The records ▸

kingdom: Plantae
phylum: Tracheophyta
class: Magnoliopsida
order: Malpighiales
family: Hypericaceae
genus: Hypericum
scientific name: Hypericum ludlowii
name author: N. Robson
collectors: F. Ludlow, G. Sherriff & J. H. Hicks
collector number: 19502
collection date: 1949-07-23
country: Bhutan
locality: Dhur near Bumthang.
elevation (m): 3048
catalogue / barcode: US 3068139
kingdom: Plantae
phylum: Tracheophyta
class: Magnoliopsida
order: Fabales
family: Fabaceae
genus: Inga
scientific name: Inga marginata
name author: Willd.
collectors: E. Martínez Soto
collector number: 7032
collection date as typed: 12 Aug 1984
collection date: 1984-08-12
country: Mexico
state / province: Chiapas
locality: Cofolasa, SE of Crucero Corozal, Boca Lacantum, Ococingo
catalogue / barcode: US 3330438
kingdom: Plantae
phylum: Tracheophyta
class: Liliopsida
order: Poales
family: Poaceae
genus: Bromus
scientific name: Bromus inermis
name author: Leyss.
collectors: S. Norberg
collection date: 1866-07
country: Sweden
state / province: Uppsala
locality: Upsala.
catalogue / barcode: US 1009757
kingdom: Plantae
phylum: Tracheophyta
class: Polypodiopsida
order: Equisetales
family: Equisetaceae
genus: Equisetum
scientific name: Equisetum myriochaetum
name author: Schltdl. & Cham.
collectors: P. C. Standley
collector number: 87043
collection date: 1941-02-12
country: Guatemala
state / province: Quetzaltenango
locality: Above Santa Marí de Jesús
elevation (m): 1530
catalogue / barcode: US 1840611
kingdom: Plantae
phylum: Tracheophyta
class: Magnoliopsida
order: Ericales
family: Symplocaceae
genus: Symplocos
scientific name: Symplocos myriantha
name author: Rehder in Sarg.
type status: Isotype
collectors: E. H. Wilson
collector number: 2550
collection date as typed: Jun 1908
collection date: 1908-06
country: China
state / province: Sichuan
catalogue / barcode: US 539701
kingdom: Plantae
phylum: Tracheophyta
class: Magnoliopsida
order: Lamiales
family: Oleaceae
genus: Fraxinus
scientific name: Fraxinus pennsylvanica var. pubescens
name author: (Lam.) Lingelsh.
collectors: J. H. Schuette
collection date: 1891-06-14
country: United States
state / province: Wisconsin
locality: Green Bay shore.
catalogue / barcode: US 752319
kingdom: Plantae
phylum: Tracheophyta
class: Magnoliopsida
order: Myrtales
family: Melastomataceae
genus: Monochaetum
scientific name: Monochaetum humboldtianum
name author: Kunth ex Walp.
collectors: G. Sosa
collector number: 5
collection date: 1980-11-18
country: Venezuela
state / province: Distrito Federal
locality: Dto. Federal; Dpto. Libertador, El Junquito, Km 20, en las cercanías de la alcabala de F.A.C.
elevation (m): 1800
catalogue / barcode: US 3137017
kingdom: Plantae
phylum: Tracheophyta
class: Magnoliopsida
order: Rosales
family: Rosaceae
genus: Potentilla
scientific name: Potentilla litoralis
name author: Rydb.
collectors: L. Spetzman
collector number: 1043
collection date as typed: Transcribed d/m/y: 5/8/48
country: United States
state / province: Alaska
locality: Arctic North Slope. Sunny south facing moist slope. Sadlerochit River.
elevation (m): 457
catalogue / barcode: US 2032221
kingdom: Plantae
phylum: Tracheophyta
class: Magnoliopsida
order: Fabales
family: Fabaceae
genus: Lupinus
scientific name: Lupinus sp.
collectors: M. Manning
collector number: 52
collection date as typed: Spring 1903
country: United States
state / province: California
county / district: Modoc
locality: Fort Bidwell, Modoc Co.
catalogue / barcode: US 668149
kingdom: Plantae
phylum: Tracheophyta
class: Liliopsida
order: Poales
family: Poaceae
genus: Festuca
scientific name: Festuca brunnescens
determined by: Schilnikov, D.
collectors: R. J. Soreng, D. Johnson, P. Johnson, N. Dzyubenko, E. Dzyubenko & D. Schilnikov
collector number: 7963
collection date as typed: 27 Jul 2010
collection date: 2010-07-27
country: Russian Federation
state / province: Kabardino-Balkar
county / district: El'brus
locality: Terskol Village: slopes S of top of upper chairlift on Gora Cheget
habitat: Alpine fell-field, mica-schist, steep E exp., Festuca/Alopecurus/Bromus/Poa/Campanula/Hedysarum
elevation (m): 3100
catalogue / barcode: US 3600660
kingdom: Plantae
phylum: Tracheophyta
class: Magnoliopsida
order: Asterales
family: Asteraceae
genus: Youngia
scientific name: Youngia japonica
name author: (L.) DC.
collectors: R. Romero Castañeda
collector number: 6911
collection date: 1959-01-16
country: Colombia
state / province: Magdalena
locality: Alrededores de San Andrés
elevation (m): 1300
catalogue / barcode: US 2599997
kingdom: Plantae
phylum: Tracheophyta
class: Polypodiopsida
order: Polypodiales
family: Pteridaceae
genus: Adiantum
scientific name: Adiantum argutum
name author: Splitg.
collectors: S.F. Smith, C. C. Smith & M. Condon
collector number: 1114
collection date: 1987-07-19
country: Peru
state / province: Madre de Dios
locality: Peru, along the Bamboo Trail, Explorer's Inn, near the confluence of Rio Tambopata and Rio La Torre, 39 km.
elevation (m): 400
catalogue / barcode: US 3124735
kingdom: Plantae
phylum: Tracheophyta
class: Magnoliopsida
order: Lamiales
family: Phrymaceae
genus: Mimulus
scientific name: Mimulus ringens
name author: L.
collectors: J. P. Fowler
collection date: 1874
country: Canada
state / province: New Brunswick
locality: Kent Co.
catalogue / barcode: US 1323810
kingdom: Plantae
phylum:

Problem requirements ▸ Reproduce all of the rows above verbatim, keeping each line and every character unchanged.

Result below ▸
kingdom: Plantae
phylum: Tracheophyta
class: Magnoliopsida
order: Malpighiales
family: Hypericaceae
genus: Hypericum
scientific name: Hypericum ludlowii
name author: N. Robson
collectors: F. Ludlow, G. Sherriff & J. H. Hicks
collector number: 19502
collection date: 1949-07-23
country: Bhutan
locality: Dhur near Bumthang.
elevation (m): 3048
catalogue / barcode: US 3068139
kingdom: Plantae
phylum: Tracheophyta
class: Magnoliopsida
order: Fabales
family: Fabaceae
genus: Inga
scientific name: Inga marginata
name author: Willd.
collectors: E. Martínez Soto
collector number: 7032
collection date as typed: 12 Aug 1984
collection date: 1984-08-12
country: Mexico
state / province: Chiapas
locality: Cofolasa, SE of Crucero Corozal, Boca Lacantum, Ococingo
catalogue / barcode: US 3330438
kingdom: Plantae
phylum: Tracheophyta
class: Liliopsida
order: Poales
family: Poaceae
genus: Bromus
scientific name: Bromus inermis
name author: Leyss.
collectors: S. Norberg
collection date: 1866-07
country: Sweden
state / province: Uppsala
locality: Upsala.
catalogue / barcode: US 1009757
kingdom: Plantae
phylum: Tracheophyta
class: Polypodiopsida
order: Equisetales
family: Equisetaceae
genus: Equisetum
scientific name: Equisetum myriochaetum
name author: Schltdl. & Cham.
collectors: P. C. Standley
collector number: 87043
collection date: 1941-02-12
country: Guatemala
state / province: Quetzaltenango
locality: Above Santa Marí de Jesús
elevation (m): 1530
catalogue / barcode: US 1840611
kingdom: Plantae
phylum: Tracheophyta
class: Magnoliopsida
order: Ericales
family: Symplocaceae
genus: Symplocos
scientific name: Symplocos myriantha
name author: Rehder in Sarg.
type status: Isotype
collectors: E. H. Wilson
collector number: 2550
collection date as typed: Jun 1908
collection date: 1908-06
country: China
state / province: Sichuan
catalogue / barcode: US 539701
kingdom: Plantae
phylum: Tracheophyta
class: Magnoliopsida
order: Lamiales
family: Oleaceae
genus: Fraxinus
scientific name: Fraxinus pennsylvanica var. pubescens
name author: (Lam.) Lingelsh.
collectors: J. H. Schuette
collection date: 1891-06-14
country: United States
state / province: Wisconsin
locality: Green Bay shore.
catalogue / barcode: US 752319
kingdom: Plantae
phylum: Tracheophyta
class: Magnoliopsida
order: Myrtales
family: Melastomataceae
genus: Monochaetum
scientific name: Monochaetum humboldtianum
name author: Kunth ex Walp.
collectors: G. Sosa
collector number: 5
collection date: 1980-11-18
country: Venezuela
state / province: Distrito Federal
locality: Dto. Federal; Dpto. Libertador, El Junquito, Km 20, en las cercanías de la alcabala de F.A.C.
elevation (m): 1800
catalogue / barcode: US 3137017
kingdom: Plantae
phylum: Tracheophyta
class: Magnoliopsida
order: Rosales
family: Rosaceae
genus: Potentilla
scientific name: Potentilla litoralis
name author: Rydb.
collectors: L. Spetzman
collector number: 1043
collection date as typed: Transcribed d/m/y: 5/8/48
country: United States
state / province: Alaska
locality: Arctic North Slope. Sunny south facing moist slope. Sadlerochit River.
elevation (m): 457
catalogue / barcode: US 2032221
kingdom: Plantae
phylum: Tracheophyta
class: Magnoliopsida
order: Fabales
family: Fabaceae
genus: Lupinus
scientific name: Lupinus sp.
collectors: M. Manning
collector number: 52
collection date as typed: Spring 1903
country: United States
state / province: California
county / district: Modoc
locality: Fort Bidwell, Modoc Co.
catalogue / barcode: US 668149
kingdom: Plantae
phylum: Tracheophyta
class: Liliopsida
order: Poales
family: Poaceae
genus: Festuca
scientific name: Festuca brunnescens
determined by: Schilnikov, D.
collectors: R. J. Soreng, D. Johnson, P. Johnson, N. Dzyubenko, E. Dzyubenko & D. Schilnikov
collector number: 7963
collection date as typed: 27 Jul 2010
collection date: 2010-07-27
country: Russian Federation
state / province: Kabardino-Balkar
county / district: El'brus
locality: Terskol Village: slopes S of top of upper chairlift on Gora Cheget
habitat: Alpine fell-field, mica-schist, steep E exp., Festuca/Alopecurus/Bromus/Poa/Campanula/Hedysarum
elevation (m): 3100
catalogue / barcode: US 3600660
kingdom: Plantae
phylum: Tracheophyta
class: Magnoliopsida
order: Asterales
family: Asteraceae
genus: Youngia
scientific name: Youngia japonica
name author: (L.) DC.
collectors: R. Romero Castañeda
collector number: 6911
collection date: 1959-01-16
country: Colombia
state / province: Magdalena
locality: Alrededores de San Andrés
elevation (m): 1300
catalogue / barcode: US 2599997
kingdom: Plantae
phylum: Tracheophyta
class: Polypodiopsida
order: Polypodiales
family: Pteridaceae
genus: Adiantum
scientific name: Adiantum argutum
name author: Splitg.
collectors: S.F. Smith, C. C. Smith & M. Condon
collector number: 1114
collection date: 1987-07-19
country: Peru
state / province: Madre de Dios
locality: Peru, along the Bamboo Trail, Explorer's Inn, near the confluence of Rio Tambopata and Rio La Torre, 39 km.
elevation (m): 400
catalogue / barcode: US 3124735
kingdom: Plantae
phylum: Tracheophyta
class: Magnoliopsida
order: Lamiales
family: Phrymaceae
genus: Mimulus
scientific name: Mimulus ringens
name author: L.
collectors: J. P. Fowler
collection date: 1874
country: Canada
state / province: New Brunswick
locality: Kent Co.
catalogue / barcode: US 1323810
kingdom: Plantae
phylum:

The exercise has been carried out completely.